Why is working at McDonald's bad, they still have a job
Working at McDonald's isn't bad at all - it's just that people who are more difficult to work with often end up working in fast food by necessity. My comment implies that the OOP works in fast food due to a lack of professionalism and a tendency to make rude comments to customers, as evidenced by the post.
Why's that?
Because they're purposefully being an obnoxious pain in the ass to their customers. Other potential employers probably didn't put up with that shit.
Go on... Why does this explain why they work at McDonald's?
Did... did you not read the enormous thread of replies to this comment where I explained exactly that, multiple times?
This actually happened to me when I worked at McDonald's. Guy wanted a toy for boys. I listed all the stuff we had and asked to pick. None of the toys were really gendered at all. He kept insisting that I should just pick a toy for boys.
Yes sir. A toy for boys.

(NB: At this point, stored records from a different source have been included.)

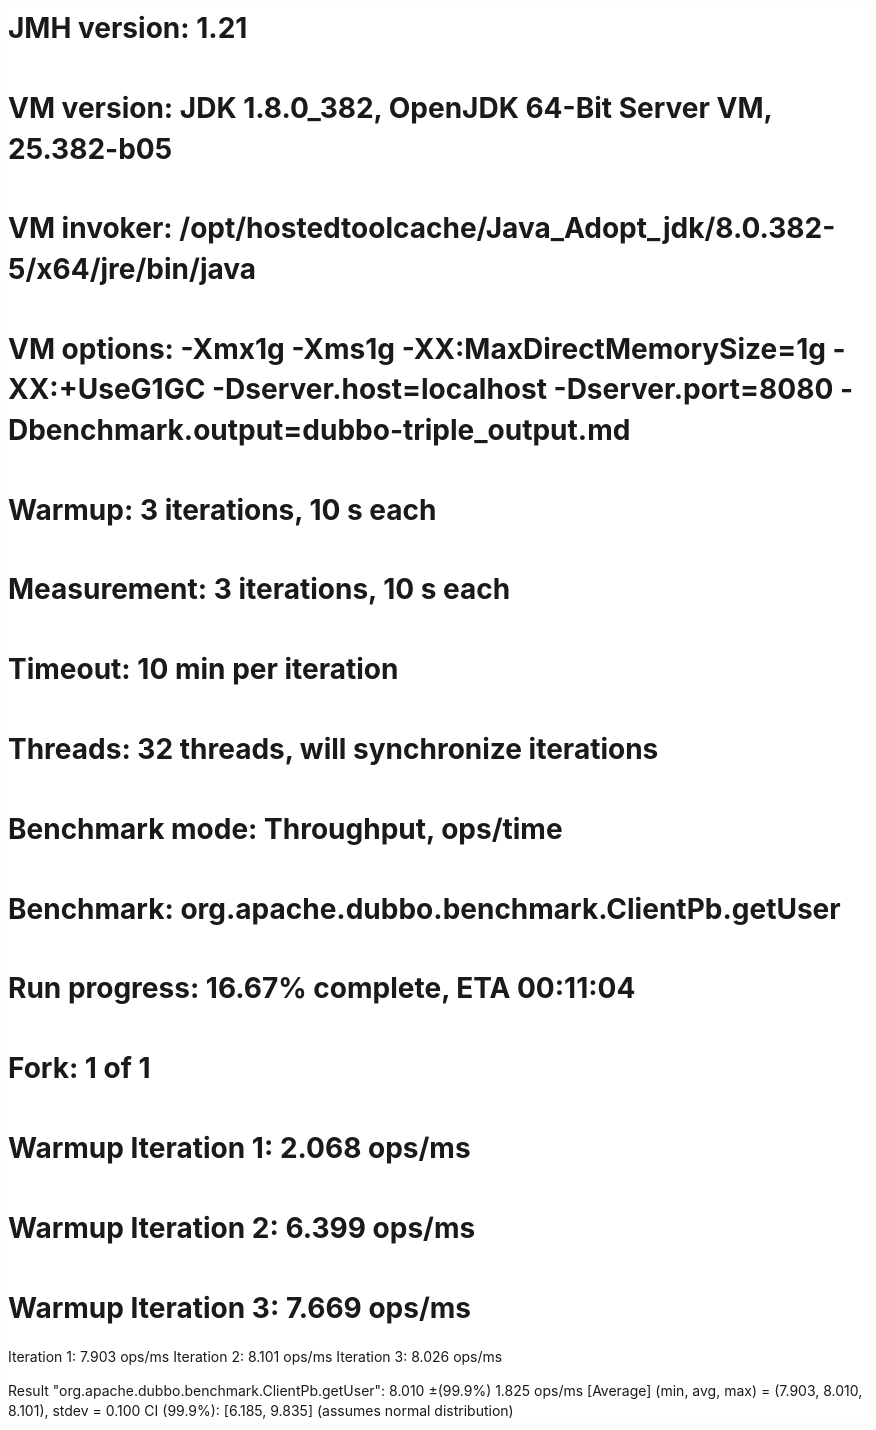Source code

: 
# JMH version: 1.21
# VM version: JDK 1.8.0_382, OpenJDK 64-Bit Server VM, 25.382-b05
# VM invoker: /opt/hostedtoolcache/Java_Adopt_jdk/8.0.382-5/x64/jre/bin/java
# VM options: -Xmx1g -Xms1g -XX:MaxDirectMemorySize=1g -XX:+UseG1GC -Dserver.host=localhost -Dserver.port=8080 -Dbenchmark.output=dubbo-triple_output.md
# Warmup: 3 iterations, 10 s each
# Measurement: 3 iterations, 10 s each
# Timeout: 10 min per iteration
# Threads: 32 threads, will synchronize iterations
# Benchmark mode: Throughput, ops/time
# Benchmark: org.apache.dubbo.benchmark.ClientPb.getUser

# Run progress: 16.67% complete, ETA 00:11:04
# Fork: 1 of 1
# Warmup Iteration   1: 2.068 ops/ms
# Warmup Iteration   2: 6.399 ops/ms
# Warmup Iteration   3: 7.669 ops/ms
Iteration   1: 7.903 ops/ms
Iteration   2: 8.101 ops/ms
Iteration   3: 8.026 ops/ms


Result "org.apache.dubbo.benchmark.ClientPb.getUser":
  8.010 ±(99.9%) 1.825 ops/ms [Average]
  (min, avg, max) = (7.903, 8.010, 8.101), stdev = 0.100
  CI (99.9%): [6.185, 9.835] (assumes normal distribution)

Are we speaking of a genderfluid boy maybe or an honest god-fearing, completely heteronormative boy - no shame in that, sir, it's not your fault.
"Bless your little heart sir. I know it's not easy choosing the "boy toy" when one isn't pink. But I need to reach deep down into those man genes and deduce which one is the boy toy. If you choose poorly then you and your kids are super gay now. Dems da rules sir!."
Well obviously the boy toys are the ones I use my penis to play with.
Coukd also be for the they/them's though.